* Task data *
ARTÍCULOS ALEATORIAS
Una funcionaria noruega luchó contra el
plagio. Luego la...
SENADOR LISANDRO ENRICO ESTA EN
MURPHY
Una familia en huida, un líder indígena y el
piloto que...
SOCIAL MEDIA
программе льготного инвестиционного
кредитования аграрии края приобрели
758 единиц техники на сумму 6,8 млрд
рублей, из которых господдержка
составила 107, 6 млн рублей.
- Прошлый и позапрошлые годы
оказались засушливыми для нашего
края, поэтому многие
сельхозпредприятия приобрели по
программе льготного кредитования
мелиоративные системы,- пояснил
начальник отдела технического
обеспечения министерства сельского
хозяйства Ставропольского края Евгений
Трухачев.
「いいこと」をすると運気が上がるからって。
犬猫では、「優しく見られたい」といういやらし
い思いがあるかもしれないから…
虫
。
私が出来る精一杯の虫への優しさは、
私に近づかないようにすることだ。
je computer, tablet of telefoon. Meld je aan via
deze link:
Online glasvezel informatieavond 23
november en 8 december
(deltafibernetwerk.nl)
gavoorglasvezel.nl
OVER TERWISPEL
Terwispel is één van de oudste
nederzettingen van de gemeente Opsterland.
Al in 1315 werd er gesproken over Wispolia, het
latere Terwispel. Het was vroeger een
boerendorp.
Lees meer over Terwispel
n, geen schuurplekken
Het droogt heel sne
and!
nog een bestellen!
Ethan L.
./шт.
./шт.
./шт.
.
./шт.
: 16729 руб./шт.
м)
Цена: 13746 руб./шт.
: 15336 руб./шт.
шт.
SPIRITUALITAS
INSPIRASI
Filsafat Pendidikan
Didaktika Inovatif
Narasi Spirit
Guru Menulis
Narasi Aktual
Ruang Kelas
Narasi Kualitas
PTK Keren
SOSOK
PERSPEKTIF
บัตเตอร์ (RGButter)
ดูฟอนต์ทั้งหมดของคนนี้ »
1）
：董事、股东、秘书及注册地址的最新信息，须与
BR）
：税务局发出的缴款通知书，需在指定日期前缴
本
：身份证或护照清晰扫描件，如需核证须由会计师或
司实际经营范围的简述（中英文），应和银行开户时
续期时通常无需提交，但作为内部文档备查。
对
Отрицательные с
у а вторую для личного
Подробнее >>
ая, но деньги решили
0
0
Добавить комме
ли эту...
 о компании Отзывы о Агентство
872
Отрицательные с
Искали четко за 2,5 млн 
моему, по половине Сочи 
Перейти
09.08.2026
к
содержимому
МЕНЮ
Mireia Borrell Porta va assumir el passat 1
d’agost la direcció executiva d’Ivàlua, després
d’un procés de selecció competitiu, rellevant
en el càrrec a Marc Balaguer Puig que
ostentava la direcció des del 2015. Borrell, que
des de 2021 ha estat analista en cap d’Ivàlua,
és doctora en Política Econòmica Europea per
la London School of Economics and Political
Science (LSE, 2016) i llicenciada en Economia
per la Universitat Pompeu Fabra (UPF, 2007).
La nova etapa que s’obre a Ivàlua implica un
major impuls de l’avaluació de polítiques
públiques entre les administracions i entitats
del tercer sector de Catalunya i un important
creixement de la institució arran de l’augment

* What to produce *
Reproduce every line of the records above verbatim, preserving their order and line breaks.

* Written solution *
ARTÍCULOS ALEATORIAS
Una funcionaria noruega luchó contra el
plagio. Luego la...
SENADOR LISANDRO ENRICO ESTA EN
MURPHY
Una familia en huida, un líder indígena y el
piloto que...
SOCIAL MEDIA
программе льготного инвестиционного
кредитования аграрии края приобрели
758 единиц техники на сумму 6,8 млрд
рублей, из которых господдержка
составила 107, 6 млн рублей.
- Прошлый и позапрошлые годы
оказались засушливыми для нашего
края, поэтому многие
сельхозпредприятия приобрели по
программе льготного кредитования
мелиоративные системы,- пояснил
начальник отдела технического
обеспечения министерства сельского
хозяйства Ставропольского края Евгений
Трухачев.
「いいこと」をすると運気が上がるからって。
犬猫では、「優しく見られたい」といういやらし
い思いがあるかもしれないから…
虫
。
私が出来る精一杯の虫への優しさは、
私に近づかないようにすることだ。
je computer, tablet of telefoon. Meld je aan via
deze link:
Online glasvezel informatieavond 23
november en 8 december
(deltafibernetwerk.nl)
gavoorglasvezel.nl
OVER TERWISPEL
Terwispel is één van de oudste
nederzettingen van de gemeente Opsterland.
Al in 1315 werd er gesproken over Wispolia, het
latere Terwispel. Het was vroeger een
boerendorp.
Lees meer over Terwispel
n, geen schuurplekken
Het droogt heel sne
and!
nog een bestellen!
Ethan L.
./шт.
./шт.
./шт.
.
./шт.
: 16729 руб./шт.
м)
Цена: 13746 руб./шт.
: 15336 руб./шт.
шт.
SPIRITUALITAS
INSPIRASI
Filsafat Pendidikan
Didaktika Inovatif
Narasi Spirit
Guru Menulis
Narasi Aktual
Ruang Kelas
Narasi Kualitas
PTK Keren
SOSOK
PERSPEKTIF
บัตเตอร์ (RGButter)
ดูฟอนต์ทั้งหมดของคนนี้ »
1）
：董事、股东、秘书及注册地址的最新信息，须与
BR）
：税务局发出的缴款通知书，需在指定日期前缴
本
：身份证或护照清晰扫描件，如需核证须由会计师或
司实际经营范围的简述（中英文），应和银行开户时
续期时通常无需提交，但作为内部文档备查。
对
Отрицательные с
у а вторую для личного
Подробнее >>
ая, но деньги решили
0
0
Добавить комме
ли эту...
 о компании Отзывы о Агентство
872
Отрицательные с
Искали четко за 2,5 млн 
моему, по половине Сочи 
Перейти
09.08.2026
к
содержимому
МЕНЮ
Mireia Borrell Porta va assumir el passat 1
d’agost la direcció executiva d’Ivàlua, després
d’un procés de selecció competitiu, rellevant
en el càrrec a Marc Balaguer Puig que
ostentava la direcció des del 2015. Borrell, que
des de 2021 ha estat analista en cap d’Ivàlua,
és doctora en Política Econòmica Europea per
la London School of Economics and Political
Science (LSE, 2016) i llicenciada en Economia
per la Universitat Pompeu Fabra (UPF, 2007).
La nova etapa que s’obre a Ivàlua implica un
major impuls de l’avaluació de polítiques
públiques entre les administracions i entitats
del tercer sector de Catalunya i un important
creixement de la institució arran de l’augment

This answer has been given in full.